Computer scientist helps verify new satellite communication rules
(PhysOrg.com) -- A University of Illinois at Chicago computer scientist is at work on communications verification methods for a customized network of satellites.
System F6 is the U.S. Defense Department's shorthand designation for a planned staging of multiple mini-satellites, wirelessly connected as they orbit Earth, working in unison to do jobs now performed by single, large satellites.
Networked satellites have advantages of cost, effectiveness and security over traditional single satellites. But turning the concept into reality poses high-level challenges for the scientists and engineers developing it.
Lenore Zuck, UIC associate professor of computer science, is among the scientists tackling the problems. Zuck is a principal investigator along with University of Pittsburgh computer scientists Daniel Mossé and Adam Lee in a Defense Advanced Research Projects Agency, or DARPA-funded project to verify protocols or rules the F6 satellites will use to communicate effectively.
Zuck is focusing on developing the protocol verification framework that makes sure arbitrary configurations of small satellites automatically check for proper connections and faults, efficient power and memory use, and communication privacy.
"Protocols are the core of a communication system, so it's vital to guarantee that they are correct," said Zuck. "Even small software errors may have severe, adverse consequences. And it is costly -- if not impossible -- to fix some errors after the satellites are deployed."
The F6 clusters will use anywhere from four to 20 or more satellites operating in a real-time exchange of information, responding immediately to various inputs.
Because the satellites in the clusters will have so many operating components, verifying the protocols is extremely complicated and will need to be done using special automated software.
"UIC is leading the verification effort and will provide automatic proofs and methodologies to verify the correctness of the protocols," she said.
"You perform formal verification in the design phase. After you go from design to implementation, you try to prove as much as possible that your implementation follows the design.
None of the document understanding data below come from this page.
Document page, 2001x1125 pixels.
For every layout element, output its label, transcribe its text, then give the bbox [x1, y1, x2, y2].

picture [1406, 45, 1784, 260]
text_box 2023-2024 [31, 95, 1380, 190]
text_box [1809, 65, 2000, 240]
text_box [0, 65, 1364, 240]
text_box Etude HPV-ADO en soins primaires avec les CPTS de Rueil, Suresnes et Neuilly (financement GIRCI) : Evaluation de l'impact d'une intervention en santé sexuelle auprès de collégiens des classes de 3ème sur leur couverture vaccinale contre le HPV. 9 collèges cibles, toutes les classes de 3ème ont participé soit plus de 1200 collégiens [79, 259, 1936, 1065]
But you should also test it. Formal verification is really good for catching flaws early on," Zuck said. "That's proven itself time and again."
System F6 -- which stands for "Future, Fast, Flexible, Free-Flying Spacecraft United by Information Exchange" -- hopes to begin in-orbit demonstrations of the wirelessly connected satellite modules between 2014 and 2015. The module clusters should function like a single, monolithic satellite, but perform discrete functions, making it a more adaptable and survivable model.
While the study of verification techniques is largely theoretical, Zuck is an adherent of what she calls the "movement for useable verification."
The F6 verification protocols may have application to other aerospace projects. Previous work she did found its way into development of more reliable and versatile products by some of the world's leading high-tech companies.
"I'm a theoretician by training, but I always have an eye on what's applicable," she said. "I like to develop theory that leads to things that are actually useful."